Caldo torrido e multe gelide: quando si applica l’assurda norma anti-clima dell’auto

Enrica Perucchietti

24 Luglio 2023 - 08:00

Il comma 7-bis dell’articolo 157 del codice della strada ci ricorda quanto sia bizzarra e irragionevole la burocrazia: è vietato tenere il condizionatore acceso durante la sosta del veicolo.

Caldo torrido e multe gelide: quando si applica l’assurda norma anti-clima dell’auto

L’anno scorso si doveva scegliere tra il condizionatore o la pace.

Con un sillogismo assia poco logico, il governo chiedeva ai cittadini di sacrificarsi e schiattare di caldo pur di non aiutare il nemico pubblico numero, Putin.

Ora che il caldo è altrettando soffocante, c’è una piccola e altrattando odiosa sorpresa nascosta nel codice della strada: la regola che proibisce l’uso dell’impianto di climatizzazione durante le soste!

Il comma 7-bis dell’articolo 157 del codice della strada

Ecco a voi, il famigerato comma 7-bis dell’articolo 157 del codice della strada, che ci ricorda quanto sia bizzarra e irragionevole la burocrazia:

«È fatto divieto di tenere il motore acceso, durante la sosta del veicolo, allo scopo di mantenere in funzione l’impianto di condizionamento d’aria nel veicolo stesso; dalla violazione consegue la sanzione amministrativa del pagamento di una somma da euro 223,00 a euro 444,00».

Quindi, mentre il mercurio sale alle stelle e la temperatura fuori è paragonabile a un forno a cielo aperto, le menti brillanti alla guida di questa normativa pensano bene di infliggere multe gelide a chiunque cerchi solo di sopravvivere al caldo estivo.

Sì, perché per chi è abituato a rifugiarsi nell’abitacolo climatizzato della propria auto durante i momenti di stasi, ad esempio in una piazzola di sosta o in coda al semaforo, ora dovrà fare i conti con il divieto. Per non parlare dielle coppie che si attardano in auto: se voelte farlo, avrete da sudare!

L’assurdo non ha limiti, e la norma sembra essere pensata per rendere il nostro «caldo torrido» un «caldo infernale». Potremmo capire se l’obiettivo fosse ridurre l’inquinamento, ma c’è qualcosa che non torna: la regola si applica solo quando il veicolo è fermo.

In altre parole, se guidi con l’aria condizionata accesa, tutto ok, non stai inquinando; ma se fai una sosta, beh, allora sei diventato un criminale ecologico!

Una norma che evoca la coercizione di Biderman

La logica dietro questa norma sfugge a qualsiasi mente razionale e sembra sgusciata dal Diagramma della coercizione di Biderman.

Negli anni Cinquanta, lo psicologo Albert Biderman sviluppò un modello descrittivo detto “Diagramma di Biderman”: uno strumento che illustra i metodi coercitivi della pressione manipolatoria esercitata sui prigionieri di guerra, e non solo, anche dai capi delle sette “religiose” e persino dai perpetratori di abusi domestici. Lo scopo è distruggere la volontà degli assoggettati ed esercitare il controllo mentale totale.

Il fatto è che queste tecniche vengono adottate anche dal Potere per manipolare e condizionare i cittadini, a monopolizzarne la percezione e tra queste vi sono pure prescrizioni apparentemente assurde che servono a mandare in cortocircuito la mente razionale e a piegarla al volere dell’aguzzino.

Anzi, questa norma mbra proprio che sia stata concepita da qualcuno che vuole farci provare la gioia di fondere come una candela in un calorifero acceso.

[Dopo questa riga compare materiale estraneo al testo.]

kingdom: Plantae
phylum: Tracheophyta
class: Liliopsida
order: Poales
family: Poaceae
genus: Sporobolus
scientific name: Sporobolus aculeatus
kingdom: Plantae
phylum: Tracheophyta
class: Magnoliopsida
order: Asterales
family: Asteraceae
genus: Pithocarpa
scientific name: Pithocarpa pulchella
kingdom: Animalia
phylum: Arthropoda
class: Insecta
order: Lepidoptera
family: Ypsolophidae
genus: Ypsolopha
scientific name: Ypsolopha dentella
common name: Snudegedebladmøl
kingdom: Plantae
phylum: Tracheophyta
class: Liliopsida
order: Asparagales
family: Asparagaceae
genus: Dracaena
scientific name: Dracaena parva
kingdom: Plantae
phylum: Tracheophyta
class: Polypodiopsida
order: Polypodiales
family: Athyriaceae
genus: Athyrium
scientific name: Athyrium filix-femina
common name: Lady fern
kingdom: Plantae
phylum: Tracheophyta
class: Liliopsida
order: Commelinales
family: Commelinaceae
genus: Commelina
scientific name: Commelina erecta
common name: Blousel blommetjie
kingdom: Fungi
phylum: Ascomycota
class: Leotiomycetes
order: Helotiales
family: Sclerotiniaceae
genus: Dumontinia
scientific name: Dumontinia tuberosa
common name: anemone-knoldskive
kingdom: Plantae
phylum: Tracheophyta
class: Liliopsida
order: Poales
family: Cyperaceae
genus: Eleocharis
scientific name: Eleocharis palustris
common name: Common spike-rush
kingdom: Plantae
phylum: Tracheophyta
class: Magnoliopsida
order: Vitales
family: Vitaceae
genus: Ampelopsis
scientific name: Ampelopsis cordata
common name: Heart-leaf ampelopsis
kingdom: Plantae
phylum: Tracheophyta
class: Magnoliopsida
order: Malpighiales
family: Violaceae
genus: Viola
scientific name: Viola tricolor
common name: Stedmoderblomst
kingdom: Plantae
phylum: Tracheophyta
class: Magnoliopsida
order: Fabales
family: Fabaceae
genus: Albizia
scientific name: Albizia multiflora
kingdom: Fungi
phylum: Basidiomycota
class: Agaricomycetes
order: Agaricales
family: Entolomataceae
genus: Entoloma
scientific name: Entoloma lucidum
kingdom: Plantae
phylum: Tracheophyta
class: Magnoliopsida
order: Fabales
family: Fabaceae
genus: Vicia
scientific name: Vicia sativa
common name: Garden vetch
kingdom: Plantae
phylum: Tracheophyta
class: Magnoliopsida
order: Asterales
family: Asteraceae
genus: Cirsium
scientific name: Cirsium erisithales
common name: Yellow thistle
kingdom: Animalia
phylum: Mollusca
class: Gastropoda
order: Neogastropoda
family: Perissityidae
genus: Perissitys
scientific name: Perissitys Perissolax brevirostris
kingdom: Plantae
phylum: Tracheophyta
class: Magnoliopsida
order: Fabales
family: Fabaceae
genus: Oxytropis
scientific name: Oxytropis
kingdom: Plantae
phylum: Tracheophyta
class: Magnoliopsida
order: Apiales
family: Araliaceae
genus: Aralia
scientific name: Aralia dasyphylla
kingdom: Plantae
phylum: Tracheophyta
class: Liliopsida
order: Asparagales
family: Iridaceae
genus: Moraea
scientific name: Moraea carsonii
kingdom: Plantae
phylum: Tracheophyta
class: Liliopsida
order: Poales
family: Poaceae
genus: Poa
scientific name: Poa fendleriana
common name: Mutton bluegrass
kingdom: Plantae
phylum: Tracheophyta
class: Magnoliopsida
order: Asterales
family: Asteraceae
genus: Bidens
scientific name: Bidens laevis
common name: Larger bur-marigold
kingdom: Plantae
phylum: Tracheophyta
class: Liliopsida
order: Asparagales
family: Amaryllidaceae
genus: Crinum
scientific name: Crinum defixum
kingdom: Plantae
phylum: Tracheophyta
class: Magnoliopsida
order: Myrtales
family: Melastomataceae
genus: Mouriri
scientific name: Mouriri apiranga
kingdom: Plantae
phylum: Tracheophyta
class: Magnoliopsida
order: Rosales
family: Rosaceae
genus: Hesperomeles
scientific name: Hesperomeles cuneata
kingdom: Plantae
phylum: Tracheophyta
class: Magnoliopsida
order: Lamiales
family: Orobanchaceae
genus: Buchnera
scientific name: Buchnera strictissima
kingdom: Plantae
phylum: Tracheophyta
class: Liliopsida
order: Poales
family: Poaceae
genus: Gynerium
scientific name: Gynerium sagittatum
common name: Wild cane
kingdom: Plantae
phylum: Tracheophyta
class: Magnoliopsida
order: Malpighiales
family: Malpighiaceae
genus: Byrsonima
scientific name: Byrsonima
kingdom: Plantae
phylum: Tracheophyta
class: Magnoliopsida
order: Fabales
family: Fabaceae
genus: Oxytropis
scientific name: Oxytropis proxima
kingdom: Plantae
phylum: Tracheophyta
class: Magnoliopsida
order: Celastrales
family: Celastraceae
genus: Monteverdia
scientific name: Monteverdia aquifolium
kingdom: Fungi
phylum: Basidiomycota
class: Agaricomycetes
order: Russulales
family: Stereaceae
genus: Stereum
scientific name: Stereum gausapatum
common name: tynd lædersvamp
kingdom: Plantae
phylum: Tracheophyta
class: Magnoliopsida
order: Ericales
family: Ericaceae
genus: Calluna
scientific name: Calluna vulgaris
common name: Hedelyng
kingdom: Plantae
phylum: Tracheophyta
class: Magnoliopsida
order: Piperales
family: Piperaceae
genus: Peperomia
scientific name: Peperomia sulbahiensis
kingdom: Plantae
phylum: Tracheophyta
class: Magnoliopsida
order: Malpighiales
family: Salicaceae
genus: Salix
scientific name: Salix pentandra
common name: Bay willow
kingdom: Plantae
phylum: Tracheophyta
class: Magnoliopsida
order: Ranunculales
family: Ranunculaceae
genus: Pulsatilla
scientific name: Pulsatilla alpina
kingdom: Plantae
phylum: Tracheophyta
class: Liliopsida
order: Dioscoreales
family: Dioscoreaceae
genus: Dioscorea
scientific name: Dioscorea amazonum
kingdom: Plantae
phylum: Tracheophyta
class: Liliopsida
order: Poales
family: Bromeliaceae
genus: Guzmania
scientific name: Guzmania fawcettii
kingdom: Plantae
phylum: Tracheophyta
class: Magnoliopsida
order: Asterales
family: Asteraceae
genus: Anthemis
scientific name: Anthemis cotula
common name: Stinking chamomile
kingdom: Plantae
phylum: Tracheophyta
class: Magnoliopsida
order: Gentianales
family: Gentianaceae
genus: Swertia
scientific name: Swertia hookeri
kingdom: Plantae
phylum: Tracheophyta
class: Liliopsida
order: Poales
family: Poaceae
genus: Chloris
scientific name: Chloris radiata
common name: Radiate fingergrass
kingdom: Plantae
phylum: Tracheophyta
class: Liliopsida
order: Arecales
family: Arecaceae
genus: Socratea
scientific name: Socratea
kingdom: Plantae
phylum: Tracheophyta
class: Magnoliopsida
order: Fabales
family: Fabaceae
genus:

Forse, si pensa che sudando come delle fontane, faremo miracolosamente evaporare il CO2 che il nostro vecchio bolide rilascia nell’aria.

In luogo di escogitare misure ragionevoli, meglio colpevolizzare i cittadini e farli sentire come dei criminali del clima quando si prendiamo una pausa per rinfrescarsi.

La realtà è che mentre il mondo si evolve e le tecnologie avanzano, la nostra legislazione sembra essere ancora bloccata nell’era dei carri trainati da cavalli. Forse è giunto il momento di lasciare che l’aria fresca delle nuove idee ci rigeneri, invece di farci sciogliere nell’ardente ignoranza.